_EXTRAIT CHOISI_
····················

14-18Hebdo

14-18Hebdo

Journal de la Grande Guerre de quelques ancêtres des familles Farret, Cambon et Broquisse - 5 - Décembre 1914

Olivier Farret – 28-09-2016

 

Le 4 décembre, six soldats du 298e RI, faussement accusés d’abandon de poste devant l’ennemi sur le plateau de Vingré [au nord-ouest de Soissons], sont condamnés à mort et fusillés. Ils seront réhabilités par la Cour de cassation en janvier 1921. De violents combats se déroulent en Champagne et en Argonne.

 

Le régiment de Paul Farret (111e RI) qui cantonnait au Mort-Homme monte en ligne, devant appuyer les régiments du 5e Corps d’Armée qui attaque Vauquois. Le 20 décembre, le 111e est lancé dans deux attaques sur un saillant allemand, qui se soldent par deux échecs ainsi que la perte de 600 hommes. Ces boyaux sont surnommés par les Poilus « tranchées de la mort » tant les pertes sont élevées.

 

Le 29 décembre, le régiment d’André Farret participe à une attaque générale du 6e CA, qui a pour but de chasser les Allemands de la tranchée de Calonne.

····················

_DONNÉES FOURNIES_
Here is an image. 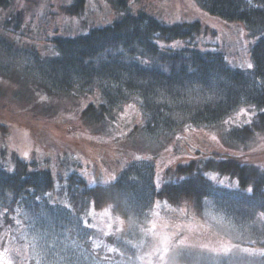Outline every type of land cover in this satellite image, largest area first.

····················

_CONSIGNE ÉCRITE_
Répondez, s'il vous plaît, à ces questions sur l'extrait consacré à décembre 1914 :
(a) À quelle date la Cour de cassation réhabilite-t-elle les six soldats du 298e RI ?
(b) Combien d'hommes le 111e RI perd-il dans les deux attaques du 20 décembre ?
(c) Quel est le but de l'attaque générale du 6e CA le 29 décembre ?

_RÉPONSE_
(a) En janvier 1921.
(b) 600 hommes.
(c) Chasser les Allemands de la tranchée de Calonne.